### [YOUR GOAL]
For the entries that follow, restate word for word the line containing "pinky tip: (37, 72)", the line containing "middle mcp: (146, 34)", and every line that lies between them.

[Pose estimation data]

----

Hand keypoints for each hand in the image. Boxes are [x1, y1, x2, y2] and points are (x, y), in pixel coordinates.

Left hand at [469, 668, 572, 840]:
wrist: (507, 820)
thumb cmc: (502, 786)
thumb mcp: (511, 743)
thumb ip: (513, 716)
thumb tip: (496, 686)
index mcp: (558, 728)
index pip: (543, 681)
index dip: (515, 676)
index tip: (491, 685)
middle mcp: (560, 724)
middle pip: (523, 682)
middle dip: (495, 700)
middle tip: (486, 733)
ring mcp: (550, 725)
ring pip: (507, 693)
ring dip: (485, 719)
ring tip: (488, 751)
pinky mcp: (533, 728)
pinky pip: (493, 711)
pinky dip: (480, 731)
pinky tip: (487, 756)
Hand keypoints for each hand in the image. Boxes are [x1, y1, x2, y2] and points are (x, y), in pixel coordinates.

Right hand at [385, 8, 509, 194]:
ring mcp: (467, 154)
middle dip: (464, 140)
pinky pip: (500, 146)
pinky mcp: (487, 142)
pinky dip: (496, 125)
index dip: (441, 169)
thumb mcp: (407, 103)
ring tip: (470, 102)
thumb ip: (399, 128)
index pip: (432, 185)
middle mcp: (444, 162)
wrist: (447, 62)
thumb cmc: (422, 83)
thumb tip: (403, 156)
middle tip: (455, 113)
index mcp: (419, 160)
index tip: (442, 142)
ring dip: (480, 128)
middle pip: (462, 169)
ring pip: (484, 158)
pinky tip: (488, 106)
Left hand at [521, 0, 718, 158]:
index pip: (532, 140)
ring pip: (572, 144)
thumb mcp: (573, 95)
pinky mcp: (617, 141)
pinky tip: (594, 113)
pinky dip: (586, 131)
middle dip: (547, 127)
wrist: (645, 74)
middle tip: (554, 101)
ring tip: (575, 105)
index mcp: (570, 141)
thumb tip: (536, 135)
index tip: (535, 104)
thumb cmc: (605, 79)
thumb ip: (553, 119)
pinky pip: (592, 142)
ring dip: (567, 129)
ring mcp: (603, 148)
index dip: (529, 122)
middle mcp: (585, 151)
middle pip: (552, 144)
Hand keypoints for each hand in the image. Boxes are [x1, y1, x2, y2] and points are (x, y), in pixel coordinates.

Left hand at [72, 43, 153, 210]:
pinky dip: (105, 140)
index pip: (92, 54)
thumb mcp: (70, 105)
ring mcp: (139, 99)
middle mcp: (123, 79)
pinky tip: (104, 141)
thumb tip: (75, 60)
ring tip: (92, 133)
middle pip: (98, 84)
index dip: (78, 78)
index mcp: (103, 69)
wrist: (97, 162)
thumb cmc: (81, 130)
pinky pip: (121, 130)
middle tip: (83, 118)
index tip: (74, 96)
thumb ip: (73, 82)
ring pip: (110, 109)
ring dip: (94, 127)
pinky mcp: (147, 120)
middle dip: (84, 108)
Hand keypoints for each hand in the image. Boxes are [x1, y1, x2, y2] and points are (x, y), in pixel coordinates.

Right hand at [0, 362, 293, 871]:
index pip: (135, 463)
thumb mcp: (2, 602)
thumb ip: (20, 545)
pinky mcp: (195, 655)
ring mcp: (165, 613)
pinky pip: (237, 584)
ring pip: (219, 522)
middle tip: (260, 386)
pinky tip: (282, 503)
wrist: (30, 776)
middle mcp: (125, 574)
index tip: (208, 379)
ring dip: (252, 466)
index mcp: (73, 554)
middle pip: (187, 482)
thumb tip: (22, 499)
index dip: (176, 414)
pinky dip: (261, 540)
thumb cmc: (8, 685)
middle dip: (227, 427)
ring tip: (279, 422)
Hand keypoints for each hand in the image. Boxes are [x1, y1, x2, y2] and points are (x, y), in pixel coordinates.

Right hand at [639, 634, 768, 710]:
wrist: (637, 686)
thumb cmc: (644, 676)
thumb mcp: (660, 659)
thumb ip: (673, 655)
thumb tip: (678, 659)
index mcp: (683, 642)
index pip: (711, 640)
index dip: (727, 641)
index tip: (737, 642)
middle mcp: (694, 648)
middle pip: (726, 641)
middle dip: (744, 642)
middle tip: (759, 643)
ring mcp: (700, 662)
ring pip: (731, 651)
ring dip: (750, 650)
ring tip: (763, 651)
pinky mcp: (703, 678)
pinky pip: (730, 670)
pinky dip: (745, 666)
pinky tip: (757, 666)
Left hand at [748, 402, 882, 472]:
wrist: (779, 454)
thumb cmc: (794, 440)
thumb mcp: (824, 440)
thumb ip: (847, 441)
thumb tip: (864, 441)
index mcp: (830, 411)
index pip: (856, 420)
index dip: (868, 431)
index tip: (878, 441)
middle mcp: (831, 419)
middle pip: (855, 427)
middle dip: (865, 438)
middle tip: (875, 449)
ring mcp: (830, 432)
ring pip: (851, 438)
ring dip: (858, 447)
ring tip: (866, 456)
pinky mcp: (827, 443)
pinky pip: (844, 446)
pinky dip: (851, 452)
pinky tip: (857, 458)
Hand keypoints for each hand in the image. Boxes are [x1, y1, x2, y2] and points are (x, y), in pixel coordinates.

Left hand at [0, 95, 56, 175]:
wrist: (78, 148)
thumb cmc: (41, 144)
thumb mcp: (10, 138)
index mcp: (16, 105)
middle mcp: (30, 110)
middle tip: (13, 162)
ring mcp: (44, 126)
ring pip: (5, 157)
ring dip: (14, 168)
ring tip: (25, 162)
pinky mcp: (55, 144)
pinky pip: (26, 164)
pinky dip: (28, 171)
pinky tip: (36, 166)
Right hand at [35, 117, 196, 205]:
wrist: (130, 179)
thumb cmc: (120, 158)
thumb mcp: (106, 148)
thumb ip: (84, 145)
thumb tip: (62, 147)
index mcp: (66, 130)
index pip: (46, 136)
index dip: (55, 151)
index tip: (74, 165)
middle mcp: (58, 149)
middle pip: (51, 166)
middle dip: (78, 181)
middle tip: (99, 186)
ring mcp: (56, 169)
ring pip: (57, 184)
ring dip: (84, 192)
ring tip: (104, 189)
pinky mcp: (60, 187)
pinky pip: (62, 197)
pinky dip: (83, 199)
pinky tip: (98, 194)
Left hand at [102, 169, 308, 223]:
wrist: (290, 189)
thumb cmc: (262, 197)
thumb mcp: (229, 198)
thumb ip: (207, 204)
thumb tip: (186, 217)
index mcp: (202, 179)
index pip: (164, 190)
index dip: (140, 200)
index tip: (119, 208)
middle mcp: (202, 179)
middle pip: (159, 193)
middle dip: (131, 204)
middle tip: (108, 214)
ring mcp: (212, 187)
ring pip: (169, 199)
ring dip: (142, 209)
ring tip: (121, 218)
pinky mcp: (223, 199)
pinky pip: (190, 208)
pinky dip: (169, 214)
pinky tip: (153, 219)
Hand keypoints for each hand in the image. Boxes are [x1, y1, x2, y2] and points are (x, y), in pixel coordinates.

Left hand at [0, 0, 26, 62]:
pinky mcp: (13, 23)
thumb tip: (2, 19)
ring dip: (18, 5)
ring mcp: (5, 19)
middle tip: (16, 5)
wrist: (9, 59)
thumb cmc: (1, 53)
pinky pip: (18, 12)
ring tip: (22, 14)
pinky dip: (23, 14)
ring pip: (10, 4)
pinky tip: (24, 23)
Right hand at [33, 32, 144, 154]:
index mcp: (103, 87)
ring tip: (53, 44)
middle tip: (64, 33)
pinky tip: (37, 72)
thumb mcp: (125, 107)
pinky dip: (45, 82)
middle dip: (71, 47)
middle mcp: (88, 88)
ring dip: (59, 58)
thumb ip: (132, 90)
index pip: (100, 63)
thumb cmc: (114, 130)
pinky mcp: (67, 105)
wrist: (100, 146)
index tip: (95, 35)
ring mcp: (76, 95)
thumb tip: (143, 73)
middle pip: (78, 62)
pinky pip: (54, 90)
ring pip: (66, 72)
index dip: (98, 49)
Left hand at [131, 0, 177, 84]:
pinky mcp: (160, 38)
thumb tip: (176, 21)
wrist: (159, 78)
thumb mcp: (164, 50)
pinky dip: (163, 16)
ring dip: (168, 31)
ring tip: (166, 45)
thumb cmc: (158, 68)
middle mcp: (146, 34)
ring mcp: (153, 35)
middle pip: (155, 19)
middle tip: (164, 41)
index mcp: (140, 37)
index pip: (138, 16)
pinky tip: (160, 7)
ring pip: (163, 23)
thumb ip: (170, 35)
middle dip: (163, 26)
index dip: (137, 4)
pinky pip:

----

### [ANSWER TO THE EXERCISE]
pinky tip: (37, 72)
thumb mcp: (125, 107)
pinky dip: (45, 82)
middle dip: (71, 47)
middle mcp: (88, 88)
ring dip: (59, 58)
thumb ip: (132, 90)
index pip: (100, 63)
thumb cmc: (114, 130)
pinky mcp: (67, 105)
wrist: (100, 146)
index tip: (95, 35)
ring mcp: (76, 95)
thumb tip: (143, 73)
middle pip: (78, 62)
pinky pip: (54, 90)
ring pip: (66, 72)
index dip: (98, 49)
Left hand at [131, 0, 177, 84]:
pinky mcp: (160, 38)
thumb tip: (176, 21)
wrist: (159, 78)
thumb mcp: (164, 50)
pinky dip: (163, 16)
ring dip: (168, 31)
ring tip: (166, 45)
thumb cmc: (158, 68)
middle mcp: (146, 34)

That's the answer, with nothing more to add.